* DIRECTIVE A
In the forum thread, restate the text from "i did new o2" to "(Jan 9, 2004)", swapping "cts" for "coolant temp sensor".
* DIRECTIVE B
Answer these questions from the forum thread:
(i) What does secondgen suggest might be the cause?
(ii) Besides a spare ECU, what other spare part did autobahnjs try?
(iii) In the reply to rychas1, when does autobahnjs say the problem has been happening?

* SOURCE PASSAGE
# digifant car stalls when coolant temp sensor is plugged in..and mad rich



## autobahnjs (Sep 14, 2002)

its my friends car and driving us crazy...
i did new o2 worked fine and fixed the ground for it.. and also tried a new cts and the car goes mad rich when its pluged in and ready to stall? any extra help would be great


----------



## secondgen (Jan 9, 2004)

*Re: digifant car stalls when coolant temp sensor is plugged in..and mad rich (autobahnjs)*

bad ecu?


----------



## autobahnjs (Sep 14, 2002)

*Re: digifant car stalls when coolant temp sensor is plugged in..and mad rich (secondgen)*

nope i tried a spare one and spare maf too


----------



## autobahnjs (Sep 14, 2002)

*Re: digifant car stalls when coolant temp sensor is plugged in..and mad rich (autobahnjs)*

ttt


----------



## rychas1 (Mar 2, 2004)

*Re: digifant car stalls when coolant temp sensor is plugged in..and mad rich (autobahnjs)*

try going back to the 02 change...sounds like the source http://****************.com/smile/emthup.gif


----------



## autobahnjs (Sep 14, 2002)

*Re: digifant car stalls when coolant temp sensor is plugged in..and mad rich (rychas1)*

ya true prob is its being happening b4 and after new 02
plus i check the wires look good and i fixed the o2 ground


----------



## rychas1 (Mar 2, 2004)

* GIVEN INFORMATION
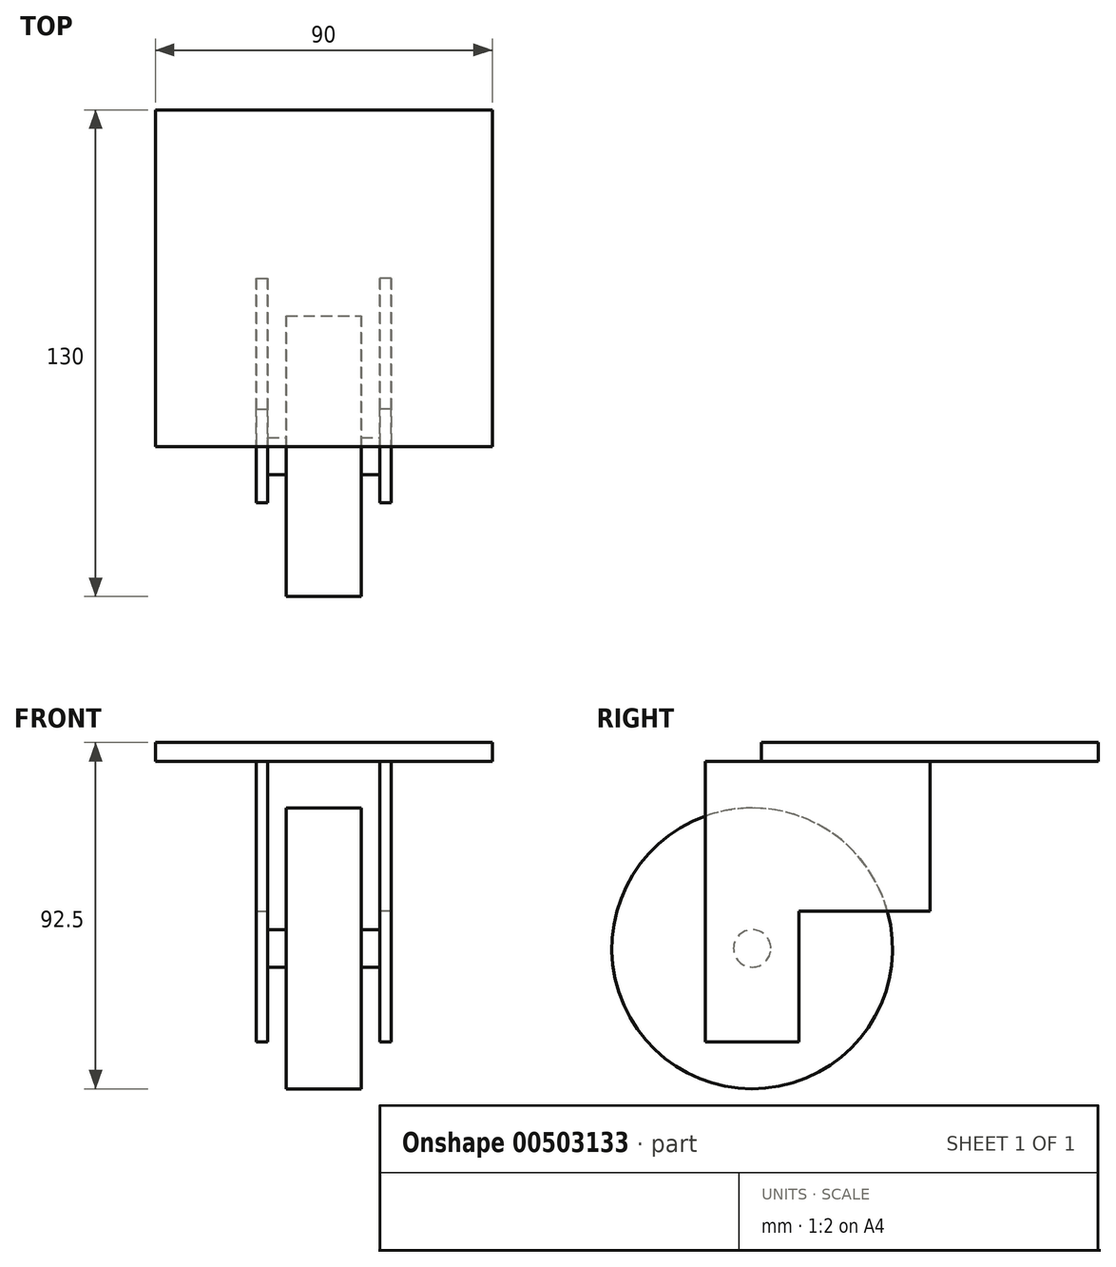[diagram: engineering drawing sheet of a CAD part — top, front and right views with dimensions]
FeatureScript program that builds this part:
annotation { "Feature Type Name" : "Feature", "Feature Type Description" : "" }
export const myFeature = defineFeature(function(context is Context, id is Id, definition is map)
    precondition{}
    {
        {
            var Q0;
            Q0=qCreatedBy(makeId("Right.planeOp"),FACE);
            var sketch = newSketch(context, id + "F0", { "sketchPlane" : qUnion([Q0])});
            skLineSegment(sketch, "E0", {"start": v(-12.5, -25) * mm, "end": v(12.5, -25) * mm});
            skLineSegment(sketch, "E1", {"start": v(12.5, -25) * mm, "end": v(12.5, 10) * mm});
            skLineSegment(sketch, "E2", {"start": v(12.5, 10) * mm, "end": v(47.5, 10) * mm});
            skLineSegment(sketch, "E3", {"start": v(47.5, 10) * mm, "end": v(47.5, 50) * mm});
            skLineSegment(sketch, "E4", {"start": v(47.5, 50) * mm, "end": v(-12.5, 50) * mm});
            skLineSegment(sketch, "E5", {"start": v(-12.5, 50) * mm, "end": v(-12.5, -25) * mm});
            skSolve(sketch);
        }
        {
            var Q0;
            Q0 = qSketchRegion(id + "F0", true);
            extrude(context, id + "F1", {"entities" : qUnion([Q0]), "depth" : 3 * mm, "offsetDistance" : 25 * mm});
        }
        {
            var Q0;
            Q0=makeQuery(id+"F1.opExtrude","CAP_FACE",FACE,{"disambiguationData":[OSD([sQuery(id+"F0.wireOp",EDGE,"E0"),sQuery(id+"F0.wireOp",EDGE,"E1"),sQuery(id+"F0.wireOp",EDGE,"E2"),sQuery(id+"F0.wireOp",EDGE,"E3"),sQuery(id+"F0.wireOp",EDGE,"E4"),sQuery(id+"F0.wireOp",EDGE,"E5")])],"isStart":true});
            var sketch = newSketch(context, id + "F2", { "sketchPlane" : qUnion([Q0])});
            skCircle(sketch, "E6", {"center": v(0, 0) * mm, "radius": 5 * mm});
            skSolve(sketch);
        }
        {
            var Q0;
            Q0 = qSketchRegion(id + "F2", true);
            extrude(context, id + "F3", {"entities" : qUnion([Q0]), "operationType" : NewBodyOperationType.ADD, "depth" : 5 * mm, "offsetDistance" : 25 * mm});
        }
        {
            var Q0;
            Q0=makeQuery(id+"F3.opExtrude","CAP_FACE",FACE,{"disambiguationData":[OSD([sQuery(id+"F2.wireOp",EDGE,"E6")])],"isStart":false});
            var sketch = newSketch(context, id + "F4", { "sketchPlane" : qUnion([Q0])});
            skCircle(sketch, "E7", {"center": v(0, 0) * mm, "radius": 37.5 * mm});
            skSolve(sketch);
        }
        {
            var Q0;
            Q0 = qSketchRegion(id + "F4", true);
            extrude(context, id + "F5", {"entities" : qUnion([Q0]), "operationType" : NewBodyOperationType.ADD, "depth" : 20 * mm, "offsetDistance" : 25 * mm});
        }
        {
            var Q0;
            Q0=makeQuery(id+"F5.opExtrude","CAP_FACE",FACE,{"disambiguationData":[OSD([sQuery(id+"F4.wireOp",EDGE,"E7")])],"isStart":false});
            var sketch = newSketch(context, id + "F6", { "sketchPlane" : qUnion([Q0])});
            skCircle(sketch, "E8", {"center": v(0, 0) * mm, "radius": 5 * mm});
            skSolve(sketch);
        }
        {
            var Q0;
            Q0 = qSketchRegion(id + "F6", true);
            extrude(context, id + "F7", {"entities" : qUnion([Q0]), "operationType" : NewBodyOperationType.ADD, "depth" : 5 * mm, "offsetDistance" : 25 * mm});
        }
        {
            var Q0;
            Q0=makeQuery(id+"F7.opExtrude","CAP_FACE",FACE,{"disambiguationData":[OSD([sQuery(id+"F6.wireOp",EDGE,"E8")])],"isStart":false});
            var sketch = newSketch(context, id + "F8", { "sketchPlane" : qUnion([Q0])});
            skLineSegment(sketch, "E9", {"start": v(-47.5, 50) * mm, "end": v(12.5, 50) * mm});
            skLineSegment(sketch, "E10", {"start": v(12.5, 50) * mm, "end": v(12.5, -25) * mm});
            skLineSegment(sketch, "E11", {"start": v(12.5, -25) * mm, "end": v(-12.5, -25) * mm});
            skLineSegment(sketch, "E12", {"start": v(-12.5, -25) * mm, "end": v(-12.5, 10) * mm});
            skLineSegment(sketch, "E13", {"start": v(-12.5, 10) * mm, "end": v(-47.5, 10) * mm});
            skLineSegment(sketch, "E14", {"start": v(-47.5, 10) * mm, "end": v(-47.5, 50) * mm});
            skSolve(sketch);
        }
        {
            var Q0;
            Q0 = qSketchRegion(id + "F8", true);
            extrude(context, id + "F9", {"entities" : qUnion([Q0]), "operationType" : NewBodyOperationType.ADD, "depth" : 3 * mm, "offsetDistance" : 25 * mm});
        }
        {
            var Q0;
            Q0=makeQuery(id+"F9.opExtrude","SWEPT_FACE",FACE,{"disambiguationData":[OSD([sQuery(id+"F8.wireOp",EDGE,"E9")])]});
            var sketch = newSketch(context, id + "F10", { "sketchPlane" : qUnion([Q0])});
            skLineSegment(sketch, "E15.bottom", {"start": v(-60, 92.5) * mm, "end": v(30, 92.5) * mm});
            skLineSegment(sketch, "E15.top", {"start": v(-60, 2.5) * mm, "end": v(30, 2.5) * mm});
            skLineSegment(sketch, "E15.left", {"start": v(-60, 92.5) * mm, "end": v(-60, 2.5) * mm});
            skLineSegment(sketch, "E15.right", {"start": v(30, 92.5) * mm, "end": v(30, 2.5) * mm});
            skSolve(sketch);
        }
        {
            var Q0;
            Q0 = qSketchRegion(id + "F10", true);
            extrude(context, id + "F11", {"entities" : qUnion([Q0]), "operationType" : NewBodyOperationType.ADD, "depth" : 5 * mm, "offsetDistance" : 25 * mm});
        }
    });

* FULL ANSWER A
i did new o2 worked fine and fixed the ground for it.. and also tried a new coolant temp sensor and the car goes mad rich when its pluged in and ready to stall? any extra help would be great


----------



## secondgen (Jan 9, 2004)

* FULL ANSWER B
(i) A bad ECU.
(ii) A spare MAF.
(iii) Both before and after the new O2 sensor.